There was much tragedy in the lives of Barrie and all the boys in the following years and decades. The young boys' parents Arthur and Sylvia both died of cancer, in 1907 and 1910 respectively, with Barrie stepping in with financial assistance and then (in somewhat controversial circumstances) a formal adoption. George was killed in France in 1915, and Michael drowned (possibly committing suicide) at Sandford Pool, Oxford, when bathing with his friend Rupert Buxton in May 1921 (an event which made front-page news across the country, and plunged Barrie himself into almost inconsolable despair). Peter, who became a leading light in the publishing world, threw himself under a train at Sloane Square underground station in 1960. His wife Margaret, one of society's famed Ruthven twins from the 1920s, had been fascinated by the story of her husband's family and secretly assembled the present album in her declining years, while suffering from the ravages of Huntington's chorea (explaining the shaky handwriting).

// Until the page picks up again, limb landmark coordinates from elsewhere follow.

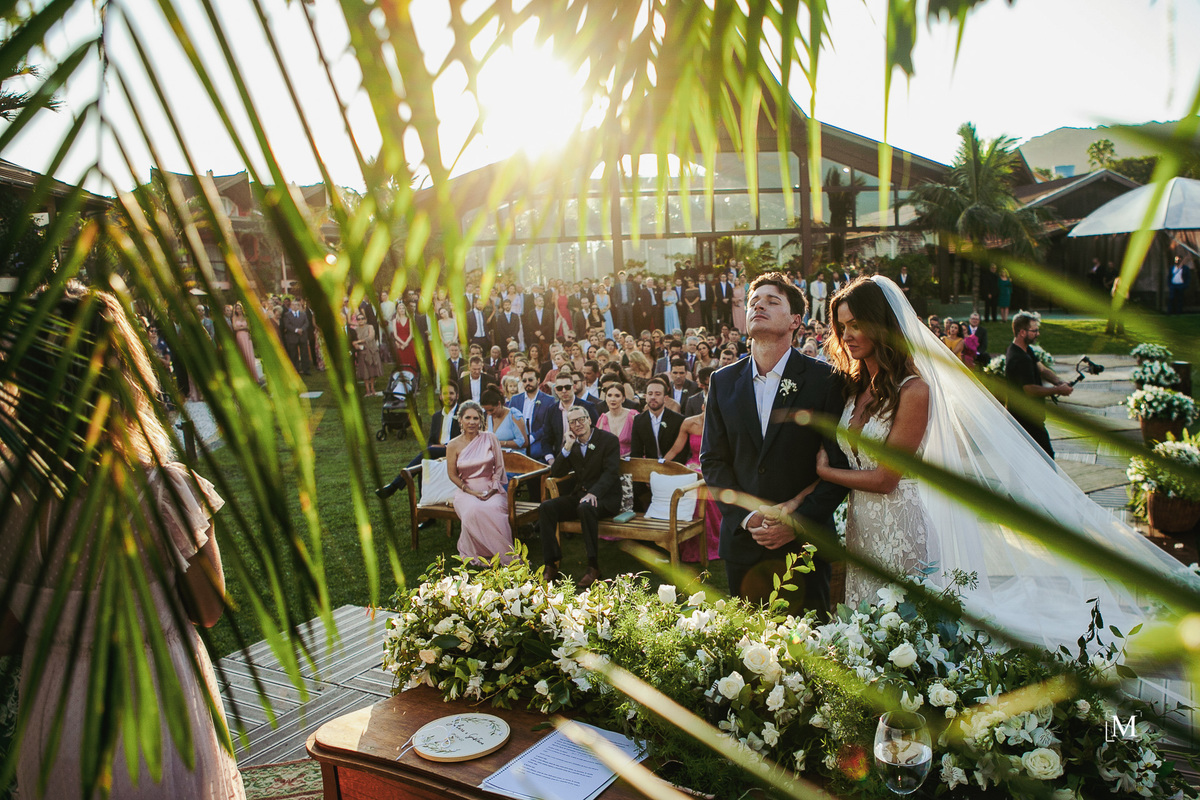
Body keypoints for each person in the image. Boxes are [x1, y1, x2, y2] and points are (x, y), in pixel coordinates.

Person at [816, 275, 1198, 649]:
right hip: (860, 528)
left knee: (899, 633)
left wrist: (825, 472)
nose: (847, 335)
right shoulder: (855, 388)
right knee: (865, 628)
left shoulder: (913, 390)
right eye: (842, 326)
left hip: (900, 528)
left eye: (856, 324)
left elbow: (886, 479)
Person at [0, 282, 245, 798]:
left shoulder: (11, 502)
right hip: (157, 716)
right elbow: (207, 610)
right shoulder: (161, 493)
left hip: (56, 721)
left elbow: (5, 635)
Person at [701, 272, 850, 613]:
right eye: (754, 302)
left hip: (804, 546)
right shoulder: (723, 381)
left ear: (795, 320)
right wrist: (747, 516)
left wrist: (797, 523)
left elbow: (840, 464)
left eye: (772, 301)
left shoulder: (825, 380)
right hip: (744, 543)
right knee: (747, 639)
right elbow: (713, 459)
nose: (759, 306)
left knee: (810, 642)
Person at [538, 405, 622, 587]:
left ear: (589, 420)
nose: (578, 424)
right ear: (569, 425)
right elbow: (557, 472)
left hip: (606, 498)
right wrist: (567, 447)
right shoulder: (572, 443)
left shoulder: (608, 440)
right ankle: (551, 563)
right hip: (580, 495)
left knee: (586, 507)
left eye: (581, 419)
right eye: (573, 422)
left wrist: (594, 493)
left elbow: (611, 473)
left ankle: (593, 566)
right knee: (546, 507)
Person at [446, 401, 515, 565]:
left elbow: (499, 467)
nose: (472, 422)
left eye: (475, 418)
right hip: (466, 491)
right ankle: (480, 552)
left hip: (491, 488)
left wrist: (493, 488)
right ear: (460, 420)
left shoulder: (490, 438)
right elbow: (452, 474)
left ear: (481, 420)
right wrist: (469, 491)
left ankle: (503, 554)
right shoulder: (453, 445)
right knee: (473, 510)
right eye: (468, 418)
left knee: (494, 508)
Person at [1004, 311, 1072, 457]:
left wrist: (1059, 382)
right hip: (1024, 418)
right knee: (1046, 458)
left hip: (1031, 416)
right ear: (1022, 332)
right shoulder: (1019, 358)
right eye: (1034, 331)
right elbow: (1029, 389)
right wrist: (1057, 390)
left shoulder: (1025, 350)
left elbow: (1041, 369)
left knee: (1030, 459)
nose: (1038, 334)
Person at [377, 382, 461, 497]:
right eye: (445, 393)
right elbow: (431, 440)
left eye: (451, 393)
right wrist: (435, 448)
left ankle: (394, 486)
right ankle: (424, 502)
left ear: (457, 396)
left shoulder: (462, 414)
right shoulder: (437, 416)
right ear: (440, 396)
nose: (448, 396)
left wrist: (443, 447)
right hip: (436, 453)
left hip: (455, 452)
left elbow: (463, 440)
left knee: (427, 452)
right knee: (423, 466)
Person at [662, 398, 720, 563]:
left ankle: (709, 540)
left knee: (703, 489)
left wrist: (705, 466)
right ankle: (680, 538)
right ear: (702, 407)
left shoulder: (721, 424)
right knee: (685, 483)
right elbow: (676, 449)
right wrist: (660, 466)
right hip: (692, 465)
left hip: (713, 466)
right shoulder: (689, 423)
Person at [539, 374, 599, 464]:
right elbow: (546, 439)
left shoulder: (588, 407)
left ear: (573, 387)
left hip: (583, 457)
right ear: (555, 390)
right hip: (559, 457)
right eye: (560, 388)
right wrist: (550, 459)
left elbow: (596, 434)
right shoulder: (551, 410)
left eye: (567, 387)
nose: (564, 391)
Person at [631, 376, 689, 464]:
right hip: (649, 466)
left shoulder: (678, 420)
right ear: (645, 397)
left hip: (673, 466)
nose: (653, 397)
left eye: (657, 394)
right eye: (650, 394)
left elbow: (683, 452)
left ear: (665, 398)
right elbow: (636, 452)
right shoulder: (639, 420)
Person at [509, 366, 554, 460]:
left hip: (538, 439)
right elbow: (509, 421)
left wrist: (533, 437)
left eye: (530, 380)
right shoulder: (515, 399)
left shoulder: (549, 400)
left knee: (534, 453)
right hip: (518, 439)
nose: (527, 383)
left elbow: (548, 424)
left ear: (538, 380)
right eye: (524, 381)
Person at [596, 382, 637, 457]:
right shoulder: (602, 419)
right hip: (609, 461)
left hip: (631, 460)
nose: (613, 399)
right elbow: (598, 446)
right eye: (609, 395)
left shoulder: (633, 416)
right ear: (605, 398)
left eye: (617, 396)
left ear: (623, 399)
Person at [353, 311, 383, 396]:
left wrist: (358, 341)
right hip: (362, 352)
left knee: (372, 370)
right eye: (358, 319)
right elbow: (353, 341)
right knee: (364, 371)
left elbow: (371, 337)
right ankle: (367, 389)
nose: (361, 320)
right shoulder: (355, 330)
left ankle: (372, 387)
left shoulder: (370, 327)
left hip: (372, 351)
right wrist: (356, 345)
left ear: (365, 319)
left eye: (362, 318)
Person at [282, 297, 312, 374]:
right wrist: (296, 330)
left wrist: (302, 329)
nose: (295, 306)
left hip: (302, 336)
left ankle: (306, 369)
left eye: (296, 305)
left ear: (299, 306)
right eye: (293, 305)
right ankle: (296, 369)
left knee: (304, 353)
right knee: (294, 354)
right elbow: (287, 325)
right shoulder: (287, 315)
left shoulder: (303, 314)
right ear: (291, 306)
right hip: (292, 337)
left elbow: (306, 323)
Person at [231, 301, 257, 378]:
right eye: (237, 309)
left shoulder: (246, 317)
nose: (238, 310)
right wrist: (243, 327)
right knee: (243, 353)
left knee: (249, 353)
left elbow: (249, 327)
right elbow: (235, 328)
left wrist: (241, 327)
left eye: (239, 308)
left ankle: (253, 374)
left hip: (247, 335)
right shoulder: (234, 318)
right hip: (239, 336)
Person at [392, 300, 418, 370]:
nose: (402, 310)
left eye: (403, 308)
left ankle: (412, 374)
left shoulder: (409, 320)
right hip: (400, 343)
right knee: (402, 360)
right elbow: (395, 335)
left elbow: (411, 334)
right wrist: (403, 344)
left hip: (409, 342)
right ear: (397, 310)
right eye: (400, 308)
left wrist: (406, 343)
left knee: (410, 359)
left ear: (405, 309)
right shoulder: (395, 321)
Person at [731, 269, 747, 334]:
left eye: (738, 280)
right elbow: (731, 297)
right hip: (735, 305)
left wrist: (738, 299)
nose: (737, 281)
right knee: (736, 318)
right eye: (735, 280)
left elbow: (743, 296)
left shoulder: (742, 288)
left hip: (741, 304)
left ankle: (743, 330)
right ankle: (738, 330)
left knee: (742, 317)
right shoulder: (733, 289)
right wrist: (734, 300)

After Sylvia's death in 1910 Barrie had produced a memorial album which he issued in an edition of 10 copies to members of the family. Some of the original prints used for this are in the present album (e.g. those of Peter, Jack, Sylvia and Mary Hodgson on the beach at Rustington in 1900, on pp.28); occasionally the 1910 prints (grey, rather than sepia) appear to have been cut out of Barrie's album and inserted here (e.g. George, Sylvia and Jack on p.18). Another similar memorial album, entitled "Sunny Memories", was also produced; this was inherited by Nico Llewelyn Davies and sold as part of the main archive in 2004 (see below). A few of the same images in the present album (e.g. one of the Black Lake photographs on p.26) also appear there.